The University of Florida Faculty Senate approved a resolution Thursday indicating it has no confidence in a selection process that designated Sen. Ben Sasse, R-Nebraska, as the sole nominee to be UF’s 13th president.
After two-and-a-half hours of debate, the Senate voted, 72-16, to approve the resolution drafted last week following faculty’s dissatisfaction with a lack of openness in the selection process. Many faculty members were also displeased with Sasse’s lack of support for abortion and LGBTQ rights.
Many of the approximately 100 senators and spectators at the Senate Chamber of the J. Wayne Reitz Union erupted into applause when the resolution was finally approved after the faculty senate slogged through multiple amendments.
Sasse next appears before the UF Board of Trustees on Tuesday for a final interview. At that meeting, the trustees are expected to vote on his appointment.
“I would love to see the Board of Trustees look at the student vote, look at our vote, and say ‘Woah, maybe we’ve made an error,’” said Breann Garbas, the resolution’s sponsor and assistant professor of physician assistant studies. “Do I think that will happen? Unfortunately not.”
Despite faculty and student opposition, Sasse’s approval by the trustees appears likely. Neither Sasse nor UF President Kent Fuchs attended the meeting
Faculty senators repeatedly asked Faculty Senate Chair Amanda Phalin if the no-confidence vote would affect the Board of Trustees’ decision.
“I have to vote in what I believe to be the best interest of this institution,” Phalin said.
#####
PROBLEM A: In the article on the UF Faculty Senate vote, why was the no-confidence resolution drafted? Answer in one to three sentences.
PROBLEM B: Resume the article on the UF Faculty Senate vote, starting right after Phalin's quote.

PROVIDED MATERIAL:
#####
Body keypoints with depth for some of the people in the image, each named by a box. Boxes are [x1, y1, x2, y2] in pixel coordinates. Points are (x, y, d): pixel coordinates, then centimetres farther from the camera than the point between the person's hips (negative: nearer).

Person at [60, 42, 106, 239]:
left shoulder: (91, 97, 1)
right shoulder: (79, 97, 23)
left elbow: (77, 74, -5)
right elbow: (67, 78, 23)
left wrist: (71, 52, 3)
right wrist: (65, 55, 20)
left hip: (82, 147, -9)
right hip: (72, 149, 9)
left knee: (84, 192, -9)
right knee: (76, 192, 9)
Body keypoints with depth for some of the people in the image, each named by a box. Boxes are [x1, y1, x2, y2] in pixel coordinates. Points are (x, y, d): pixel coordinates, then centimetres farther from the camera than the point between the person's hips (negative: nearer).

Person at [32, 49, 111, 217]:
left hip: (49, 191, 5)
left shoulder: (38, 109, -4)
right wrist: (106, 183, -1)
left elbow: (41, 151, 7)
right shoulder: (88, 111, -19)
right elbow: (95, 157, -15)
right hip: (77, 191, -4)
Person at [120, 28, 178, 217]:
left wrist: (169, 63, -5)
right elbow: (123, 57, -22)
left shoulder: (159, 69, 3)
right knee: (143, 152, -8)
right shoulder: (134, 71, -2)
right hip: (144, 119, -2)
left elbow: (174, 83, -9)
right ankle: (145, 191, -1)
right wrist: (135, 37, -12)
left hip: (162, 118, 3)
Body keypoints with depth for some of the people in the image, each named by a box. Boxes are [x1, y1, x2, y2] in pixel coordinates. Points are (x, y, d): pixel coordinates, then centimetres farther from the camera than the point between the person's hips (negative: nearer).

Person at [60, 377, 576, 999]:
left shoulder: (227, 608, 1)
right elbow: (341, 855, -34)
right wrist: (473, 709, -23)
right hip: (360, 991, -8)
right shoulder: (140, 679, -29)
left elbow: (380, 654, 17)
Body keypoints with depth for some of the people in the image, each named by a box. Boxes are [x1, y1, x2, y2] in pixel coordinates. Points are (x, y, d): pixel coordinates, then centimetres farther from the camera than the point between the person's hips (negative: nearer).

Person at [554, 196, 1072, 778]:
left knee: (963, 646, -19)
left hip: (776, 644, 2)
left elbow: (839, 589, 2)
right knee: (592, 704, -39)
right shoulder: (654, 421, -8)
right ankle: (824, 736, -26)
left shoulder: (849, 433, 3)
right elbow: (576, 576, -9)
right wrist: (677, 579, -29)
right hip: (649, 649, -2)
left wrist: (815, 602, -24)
#####
REPLY A: The resolution was drafted last week because faculty were dissatisfied with a lack of openness in the process that selected Sasse as the sole nominee for UF president.

REPLY B:
Though the vote to approve the resolution will not directly affect the UF Board of Trustees’ decision, faculty senators said they wanted to show disapproval of the selection process. This comes just a week after the UF Student Senate approved its own resolution condemning the selection process.
Lisa Lundy, a presidential search committee member, fielded questions from faculty senators, including one about whether there had ever been a previous single-candidate selection.
“I don’t know the answer to that question – I wasn’t here when Dr. Fuchs was selected,” Lundy responded. “I never got the sense that it was our intention to forward through just one candidate.”
Others expressed concerns about Sasse’s political background interfering with his role as president. A faculty senator asked if Sasse’s Republican background was brought up during the selection process, to which Lundy said: “It wasn’t discussed at all.”
Gene Witmer, associate professor of philosophy and a faculty senator, said that many faculty members were overwhelmingly supportive of the resolution.
“I’ve heard from an enormous number of colleagues urging me to vote for no confidence,” he said. “I haven’t heard anyone say anything to the contrary.”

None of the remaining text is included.